Trying to craft a singular business message in a multicultural Chicago neighborhood

The Argyle section of Chicago’s Uptown neighborhood has residents from many different countries but wants to craft a coherent message to attract businesses:

Now, the two men and their neighbors have embraced a city-sponsored plan to promote the area with a broader name: Asia on Argyle.

“It really gives us a chance to showcase Argyle Street … and bring people to a very unique cultural destination within the city,” said Ald. Harry Osterman, whose 48th Ward represents the neighborhood.

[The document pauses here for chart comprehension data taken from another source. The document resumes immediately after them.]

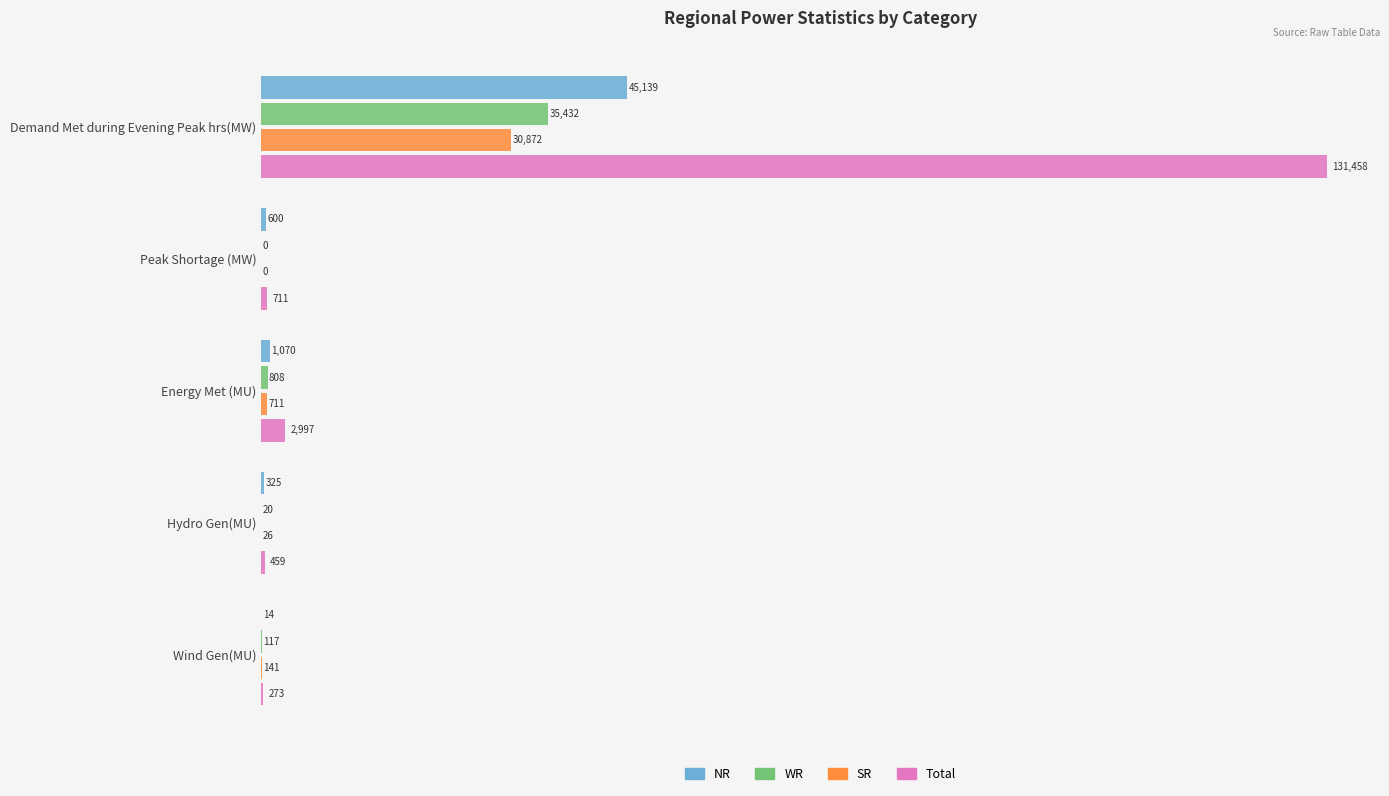

What is the total value across all series at Peak Shortage (MW)?

1311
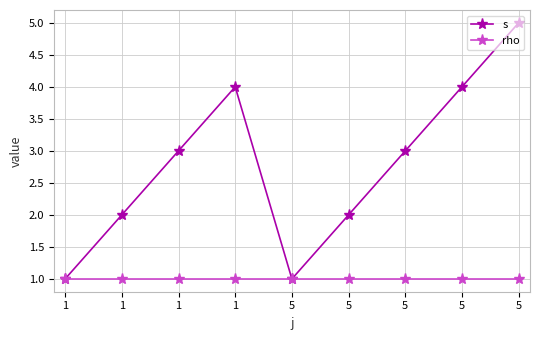

What is the difference between the second highest and minimum values in the s series?

3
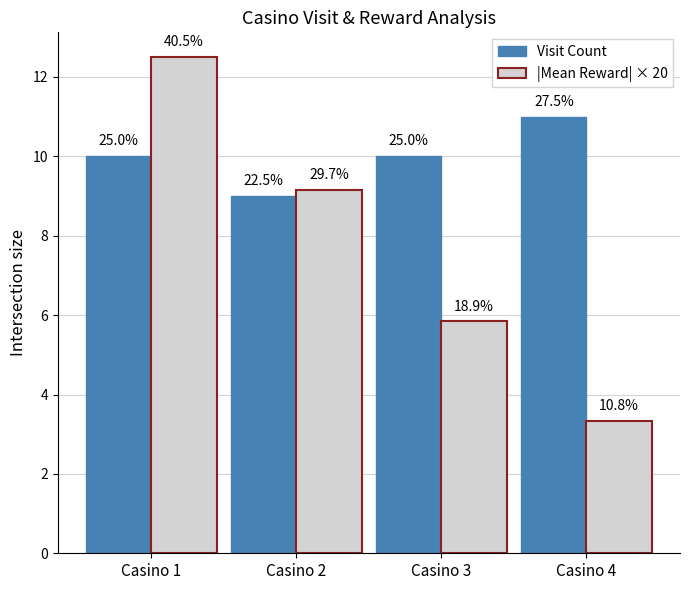

What is the total value across all series at Casino 3?

15.8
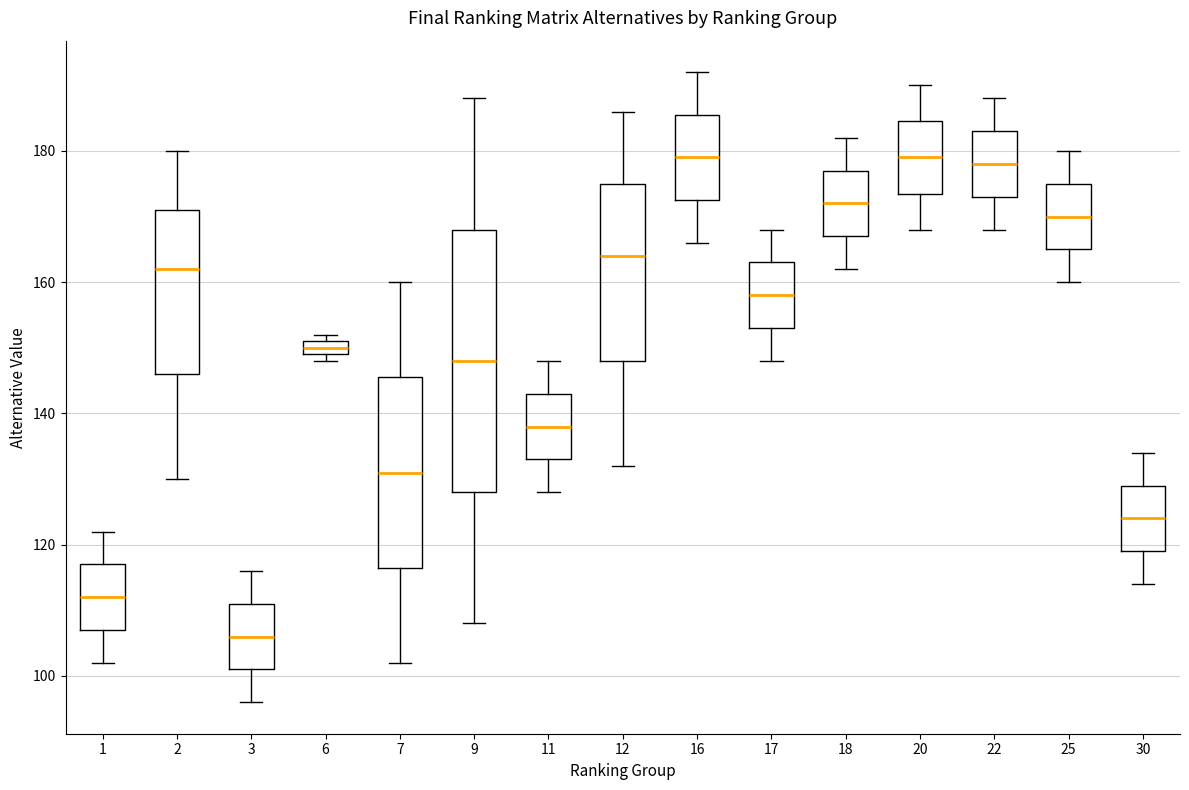

Where does the lower whisker of the box at x = 30 end on the y-axis? The values are not printed on the chart, so give them approximately, as read against the axis.

114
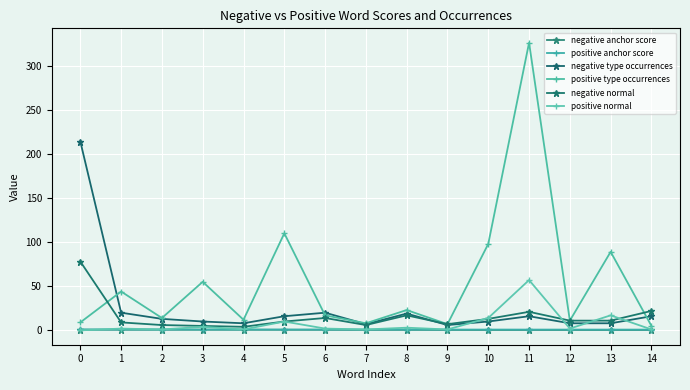

Is it true that positive anchor score equals 1.2 at 12?

False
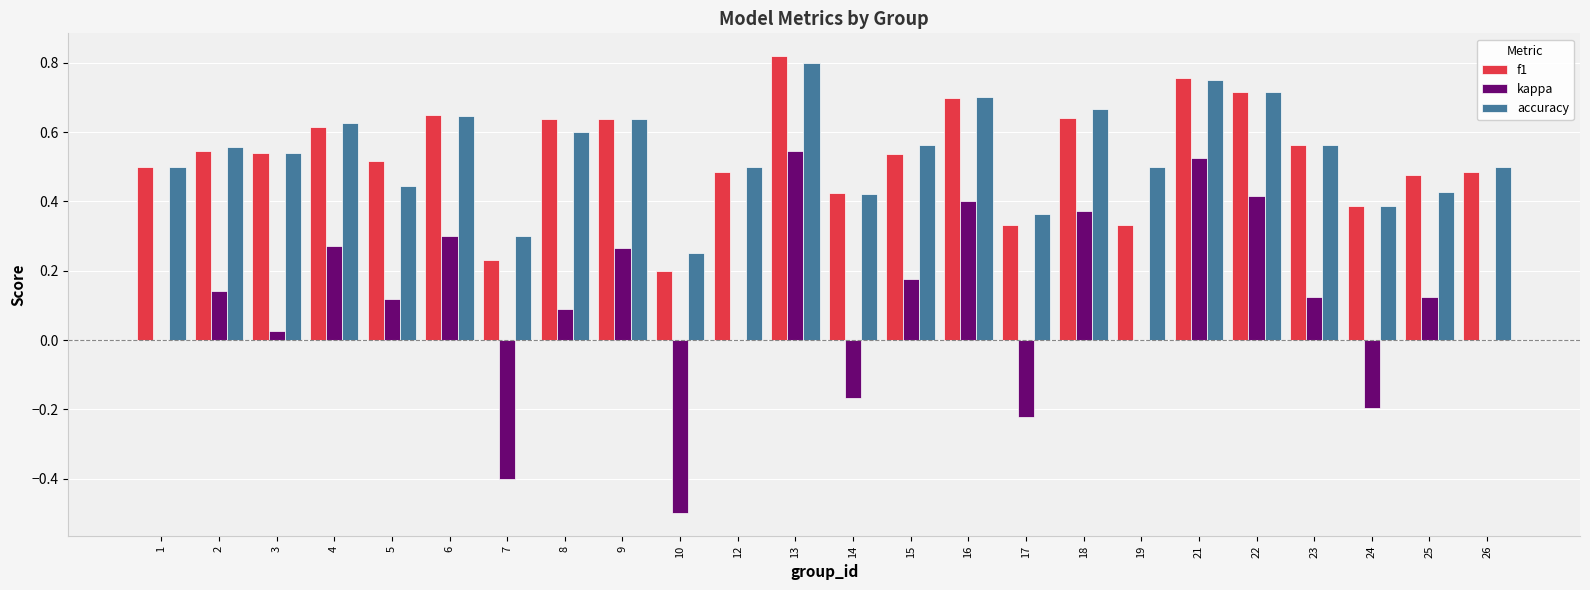

Which category has the highest value across all series?

13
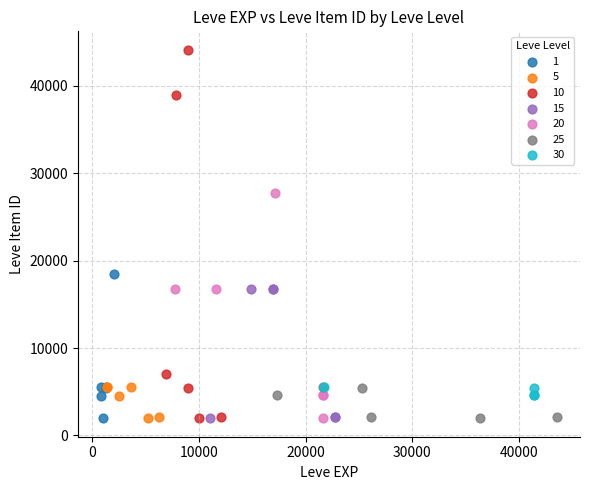

Which series reaches the maximum Y coordinate?

10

The campaign is the city’s latest effort to brand neighborhoods beyond the downtown business district as commercial destinations for tourists and Chicagoans. The effort includes sprucing up Argyle’s appearance and opening a night farmers market that eventually would include Asian businesses.

Such branding strategies have worked for some neighborhoods like Greektown, Andersonville and Boystown. But others have spawned clashes as people of different cultural backgrounds disagree about how the neighborhood should be promoted. What’s more, if a neighborhood becomes too popular, gentrification can dislodge immigrant settlers…

Argyle’s greatest asset, its diversity, has also presented some of its biggest challenges. Chinese immigrants were among the first newcomers to try to brand the neighborhood.

There are several things going on here:

1. The neighborhood may look to outsiders to have Asian residents but this is a broad category that comprises a number of different cultures and backgrounds. For example, immigrants from certain countries have different levels of education and income as well as unique social and religious practices.

2. Creating a singular pro-business approach is not just about internal coherence within a neighborhood but also appealing to a wider audience in Chicago and the region. It would be fascinating to get down to some numbers and see how many people might visit such a neighborhood and how it stacks up to other ethnically and socially known neighborhoods profiled in this article like Pilsen, Chinatown, and Boystown. Do you need a slogan? A logo? How unique does the neighborhood have to be?

3. One academic quoted in this story notes that we should ask who will benefit from new economic development and business in Argyle. The city of Chicago? Local residents? Real estate moguls? There are development and businesses choices to be made that move more towards the people of the neighborhood. It doesn’t necessarily have to be a zero-sum game where only one party can come out ahead but it is easy in such situations for people with power and investments to come out even better.